La vidéo est assez sibylline pour un vieux joueur, je n’ose même pas imaginer ce que cela peut être pour un nouveau venu, et pour ne rien arranger ils ont oublié d’en faire les sous-titres. Aucun souci pour les anglophones, mais pour les autres, ce sera la noyade assurée dès les premières minutes de jeu ; d’autant plus incompréhensible que ce dernier, lui, dispose de sous-titres français d’assez bonne facture. Une entrée en matière déjà difficile pour les fans de la première heure qui s’avère totalement impossible pour tous les nouveaux venus. Il faut reconnaître que l’univers créé par Ragnar Tørnquist, le scénariste et producteur du premier jeu est tellement vaste et si formidablement construit qu’il nécessite d’être pleinement appréhendé par le joueur pour l’apprécier à sa juste valeur. Si vous n’avez pas, au moins, joué à Dreamfall The Longest Journey, il semble totalement déraisonnable de vous lancer dans l’aventure de ce dernier épisode sous peine d’être totalement largué dès les premières minutes de jeu. Dreamfall Chapters est un jeu financé par les fans de la première heure et fait pour ces mêmes fans. Si vous désirez vraiment vous attaquer à cette épopée allez faire un tour sur Steam ou GOG pour commencer l’aventure proprement comme il se doit ! Sachez que vous ne le regretterez pas si vous êtes amateur de bonne et belle histoire.
La magie opère toujours
Dreamfall Chapters reprend l’intrigue laissée en suspens à la fin de Dreamfall The Longuest Journey. Les deux mondes, les deux parties d’un cercle scindé il y a plusieurs millénaires de cela, existent toujours. Stark est le monde de la science et de l’ordre, Arcadia celui de la magie et du chaos, chacun de ces mondes est menacé de destruction. Deux personnages au destin radicalement différent vont toutefois tenter de sauver ce qui peut encore l’être.

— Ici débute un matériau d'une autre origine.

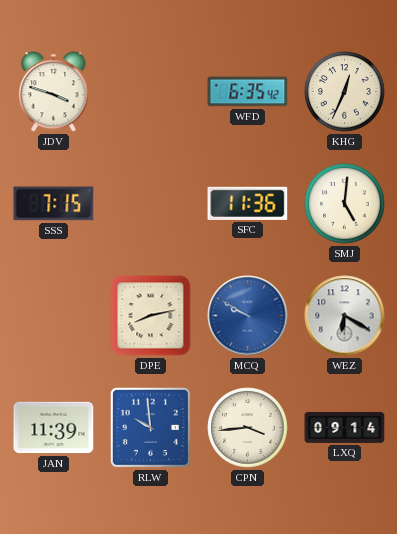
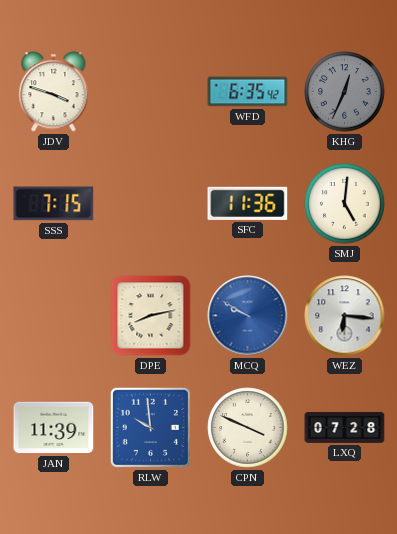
KHG dial: cream -> grey
WEZ: 6:20 -> 6:16
CPN: 3:44 -> 3:49
LXQ: 09:14 -> 07:28
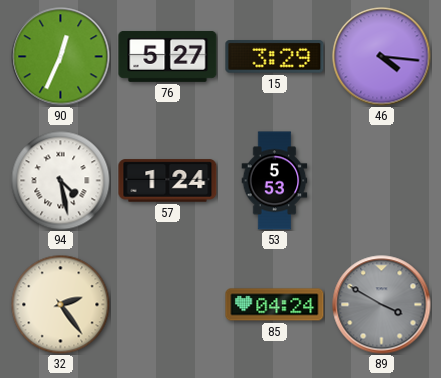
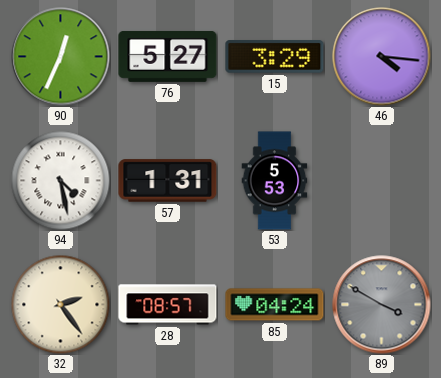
57: 1:24 -> 1:31
28: none -> 08:57
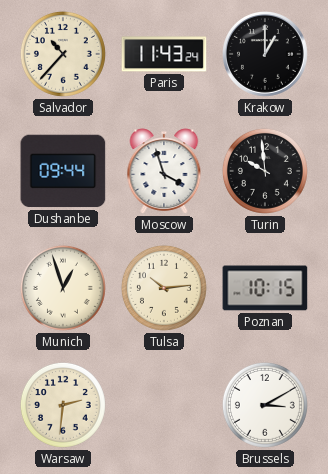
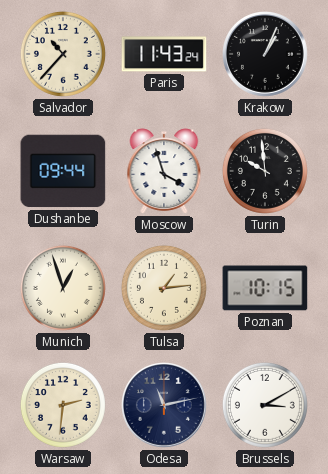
Krakow: 1:00 -> 1:04
Tulsa: 10:14 -> 1:14
Odesa: none -> 11:13
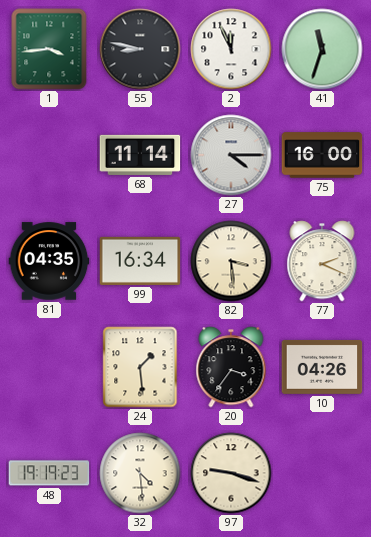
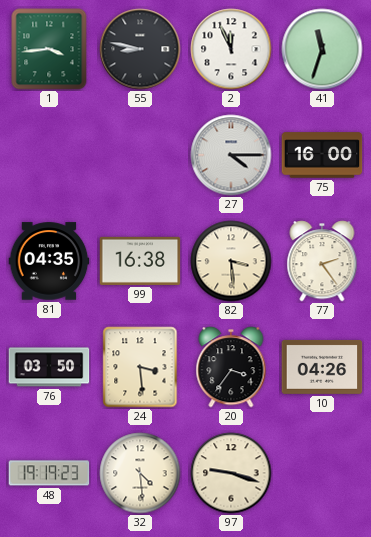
68: 11:14 -> none
99: 16:34 -> 16:38
77: 2:19 -> 2:24
76: none -> 03:50
24: 1:29 -> 3:29
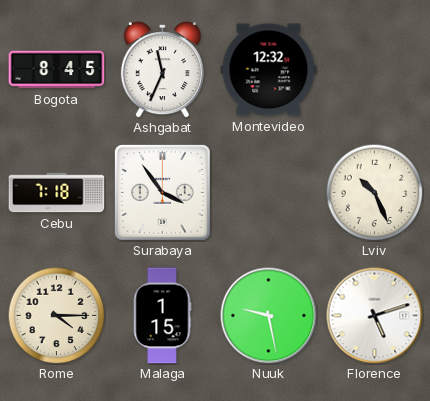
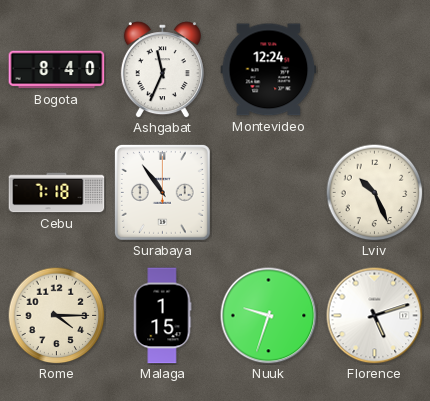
Bogota: 8:45 -> 8:40
Montevideo: 12:32 -> 12:24
Surabaya: 3:54 -> 10:54
Nuuk: 9:28 -> 9:33
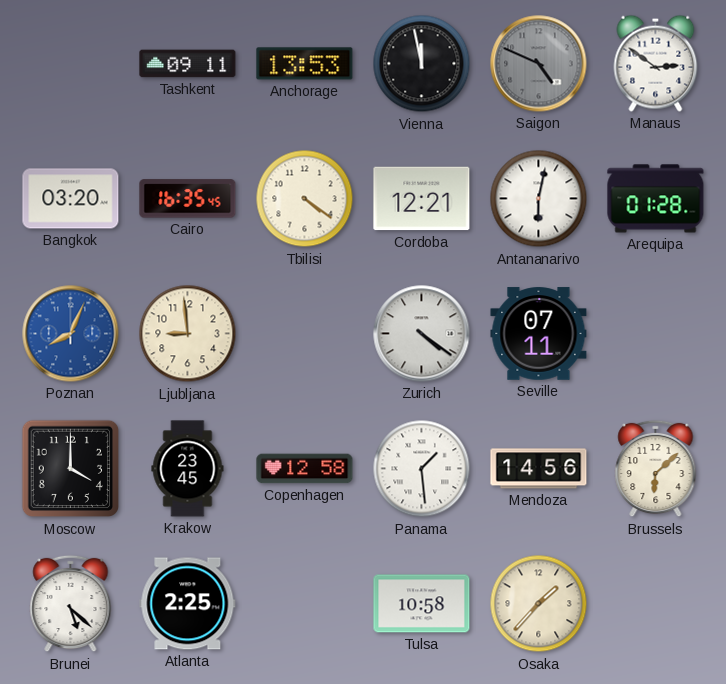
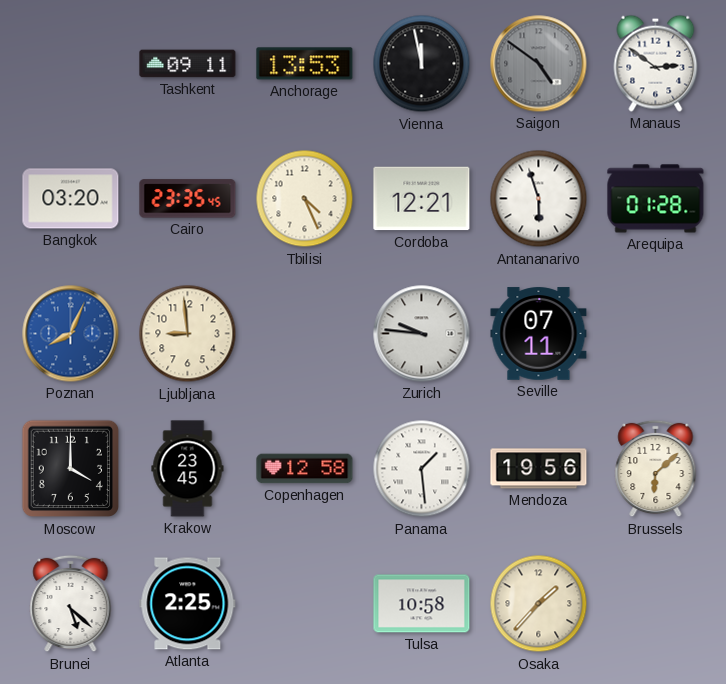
Saigon: 4:49 -> 4:51
Cairo: 16:35 -> 23:35
Tbilisi: 4:21 -> 4:26
Antananarivo: 6:02 -> 5:57
Zurich: 4:21 -> 9:46
Mendoza: 14:56 -> 19:56
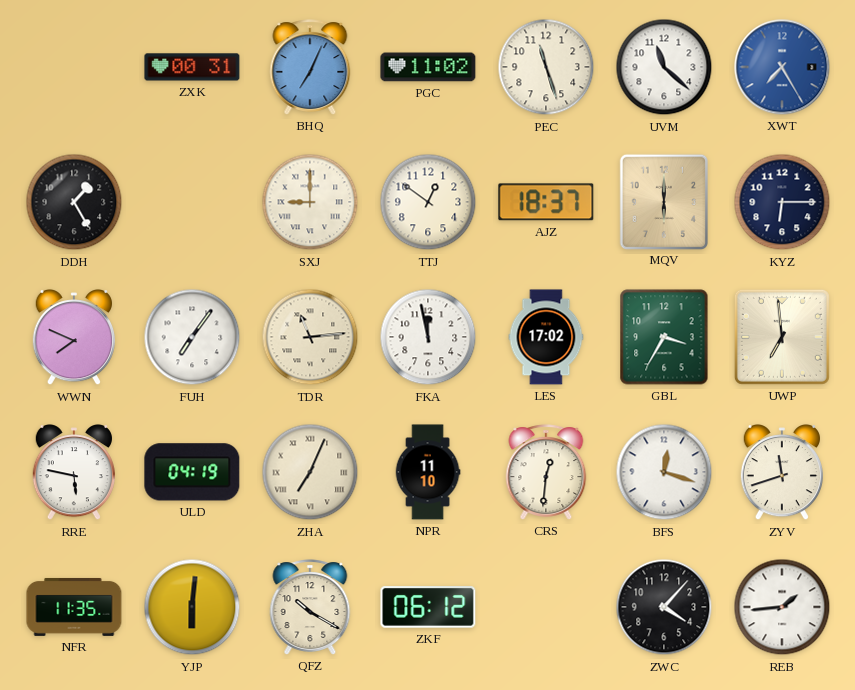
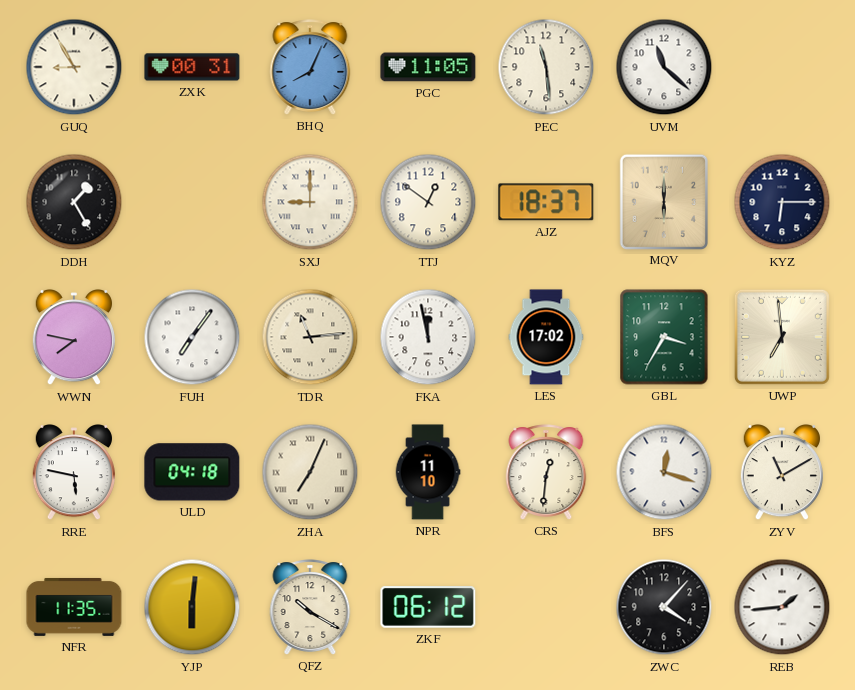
GUQ: none -> 8:55
BHQ: 7:04 -> 8:04
PGC: 11:02 -> 11:05
PEC: 11:27 -> 11:29
XWT: 7:25 -> none
WWN: 7:49 -> 7:47
ULD: 04:19 -> 04:18
ZYV: 11:42 -> 11:10
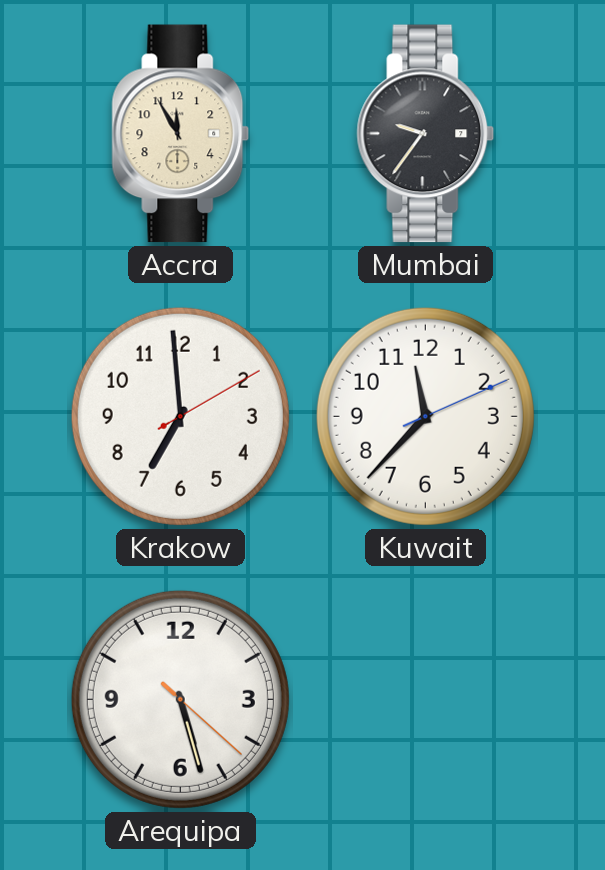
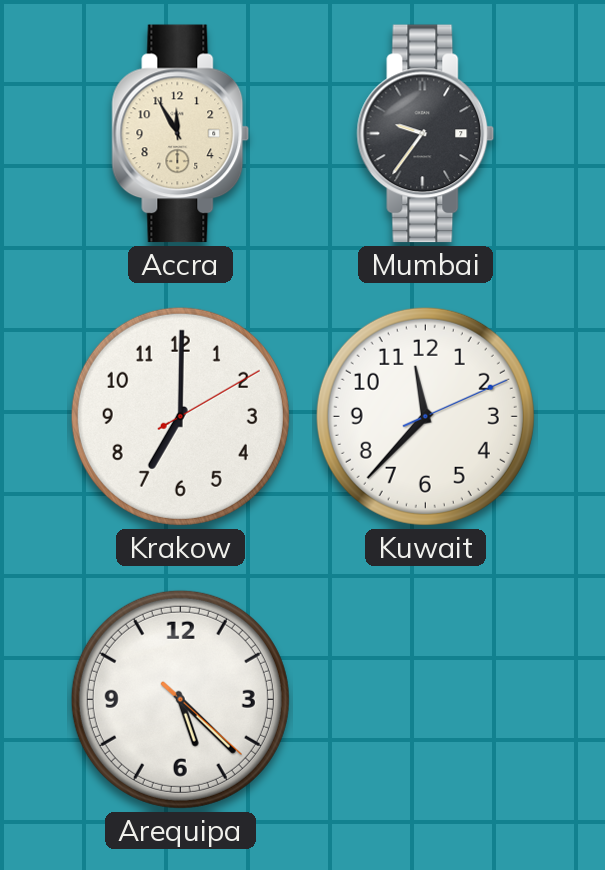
Krakow: 6:59 -> 7:00
Arequipa: 5:27 -> 5:22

On retrouve Zoë, habitante du monde Stark, plongée dans le coma, piégée dans le Monde des Histoires, l’endroit où se déroulent tous les rêves, par sa mère. Elle aide comme elle peut les victimes de la Machine à Rêves de WatiCorp semblant se résoudre à finir sa vie dans ce néant. De son côté, Kian, l’assassin Azadi d’Arcadia, est considéré comme un traître par son propre peuple. Emprisonné, il attend son exécution mais ne se doute pas que, lui, le plus redouté des Azadis va être libéré par le peuple qu’il avait pour mission de persécuter jadis. Kian va passer de bourreau d’un état raciste à celui de bras armé de la rébellion des opprimés. Je vais arréter la présentation de l’histoire ici afin d’éviter de vous perdre un peu plus en tentant de résumer une saga débutée en 1999 et son univers particulièrement complexe et riche. Sachez juste que Ragnar Tørnquist n’a en rien perdu sa plume et il excelle encore dans les dialogues et la caractérisation tout en finesse de ses personnages. On retrouve entremêlés les thèmes chers à l’auteur : l’acceptation de la différence et les libertés individuelles. On s’attache très rapidement aux personnages et même si l’histoire est parfois difficile à suivre, notre implication dans les épreuves et les questionnements qu’ils rencontrent est totale.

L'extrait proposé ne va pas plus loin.